La garde républicaine qui joue la Sonnerie aux morts puis la Marseillaise, le Président de la République, le gouvernement, les autorités politiques, religieuses, militaires, les élus… c’est la France qui se recueille devant un petit monument construit au bord de la Seine, à quelques pas de l’ancien Vél d’Hiv. 13 152 Juifs, surtout des femmes et des enfants, y furent parqués sans eau ni nourriture avant d’être assassinés. Leur souvenir est revenu au fil des ans, juste avant que les rares témoins ne disparaissent.

«Trahison». Devant ce lieu qui n’existe plus, François Mitterrand était venu en 1992, en pleine polémique sur les années noires et le rôle de Vichy dans la Solution finale. Sans prendre la parole. C’est Jacques Chirac qui, en 1995, a reconnu, pour la première fois, la responsabilité de l’Etat français dans cette rafle dont la seule image reste une photo d’autobus parisiens gardés par un policier français : «La France, à ce moment-là, la France, patrie des Lumières et des droits de l’homme, terre d’accueil et d’asile, la France accomplissait l’irréparable», s’était-il écrié. Hier, François Hollande a repris et cité les phrases de l’ancien président, rajoutant avec force : «Ce crime a été commis en France par la France. Ce fut aussi un crime contre la France, une trahison de ses valeurs que la Résistance, la France libre, les Justes surent incarner dans l’honneur.» Une France enfin réconciliée avec son passé. Qui, après avoir oublié puis affronté la vérité de la collaboration, reconnaît maintenant le courage de la multitude de Français «anonymes» qui ont aidé au sauvetage des Juifs sur leur territoire.

«Abjection». Dans son discours, Hollande a aussi donné un sens nouveau au mot «trahison». Après la guerre, au cours des procès - comme celui du maréchal Pétain - et de l’épuration, le crime de trahison ne comprenait pas la collaboration ultime qu’avait été l’arrestation des Juifs par l’administration et la police françaises jusqu’en zone libre. Remettant aux nazis ces Juifs réfugiés en France, rappelle François Hollande, qui martèle : «Là se situe la trahison.» Et d’évoquer la prière chaque samedi, dans les synagogues françaises, pour «que la France vive heureuse et prospère, qu’elle soit forte et grande par l’union et la concorde». Après avoir retracé la machine de déportation, l’horreur des camps et de l’extermination, Hollande a basculé dans le présent, pour dénoncer l’antisémitisme et la xénophobie : «Il y a quatre mois, des enfants mouraient pour la même raison que ceux du Vél d’Hiv : parce qu’ils étaient juifs. L’antisémitisme n’est pas une opinion, c’est une abjection. Et, pour cela, il doit être d’abord regardé en face, nommé, reconnu pour ce qu’il est et, partout où il se déploie, être démasqué et puni. Toutes les idéologies d’exclusion, toutes les formes d’intolérance, tous les fanatismes, la xénophobie, qui tentent de développer la logique de la haine, trouveront la République sur leur chemin.»
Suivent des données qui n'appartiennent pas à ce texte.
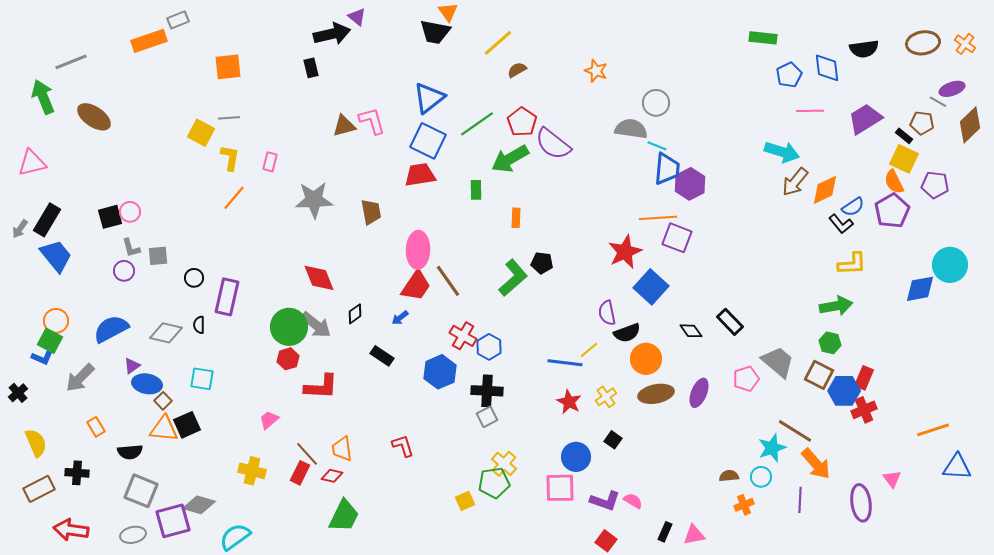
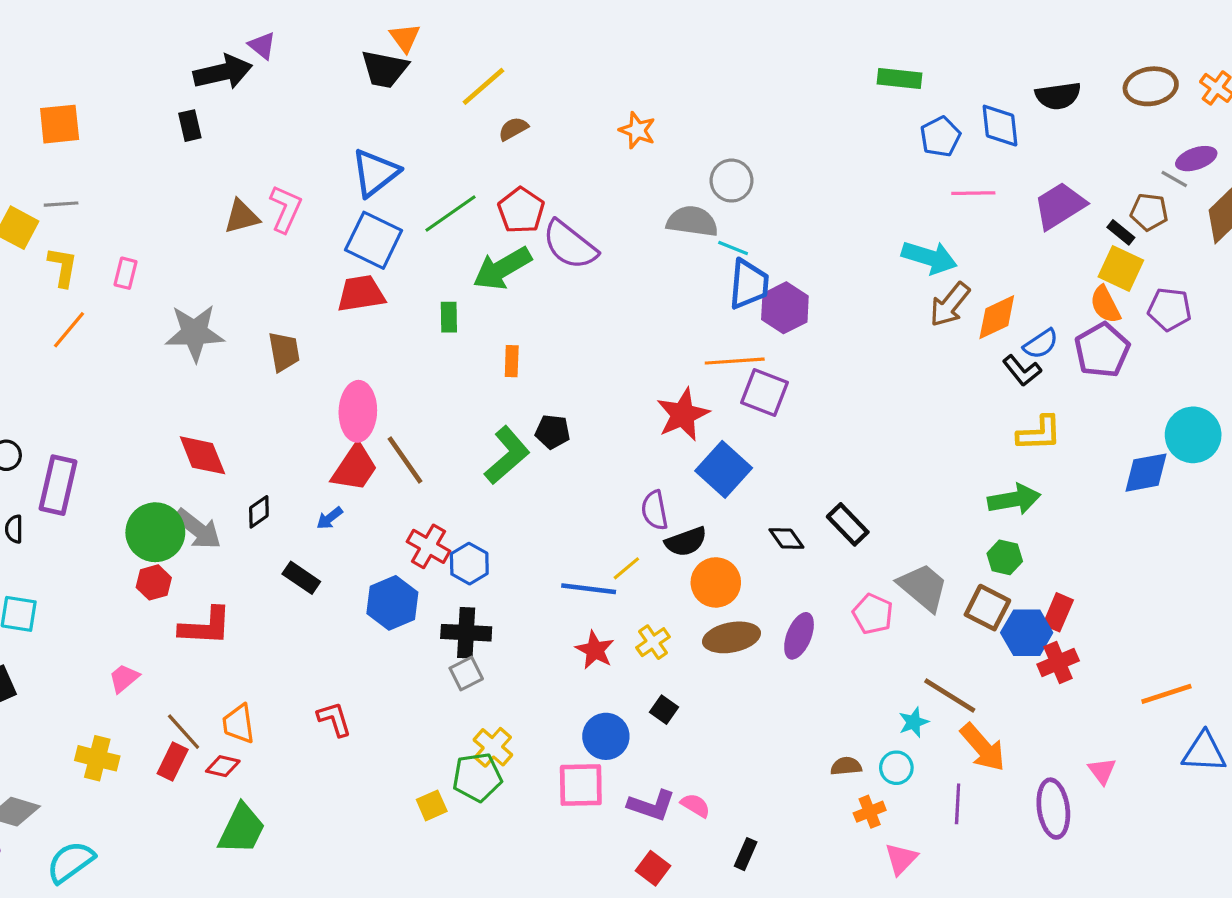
pink L-shape: (372, 121) -> (286, 209), turned 40
pink pentagon: (746, 379) -> (873, 614), turned -30
cyan star: (772, 448) -> (914, 722), size x0.7
pink triangle: (694, 535) -> (901, 859), moved, turned -35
Dans le public qui assistait à cette cérémonie, se trouvait l’assistante sociale qui était allé voir le préfet de Paris pour dénoncer les conditions abominables de détention au Vél d’Hiv, préfet qui l’avait renvoyée sans l’écouter. Et Madeleine Reyman, qui avait 8 ans quand elle avait été arrêtée rue du Temple avec sa mère et enfermée au Vél d’Hiv. Elle se souvient de Lazare et de Régine, des enfants de son âge qui dormaient à côté d’elle, tués alors qu’elle a survécu, et ne peut s’empêcher de pleurer.

Raphaël Esrail, président de l’Union des déportés d’Auschwitz qui, avec d’autres rescapés, s’est battu depuis la Libération pour la vérité, la mémoire, et l’histoire, conclut : «Pour nous, Français, ce lieu du Vél d’Hiv incarne aujourd’hui le génocide.»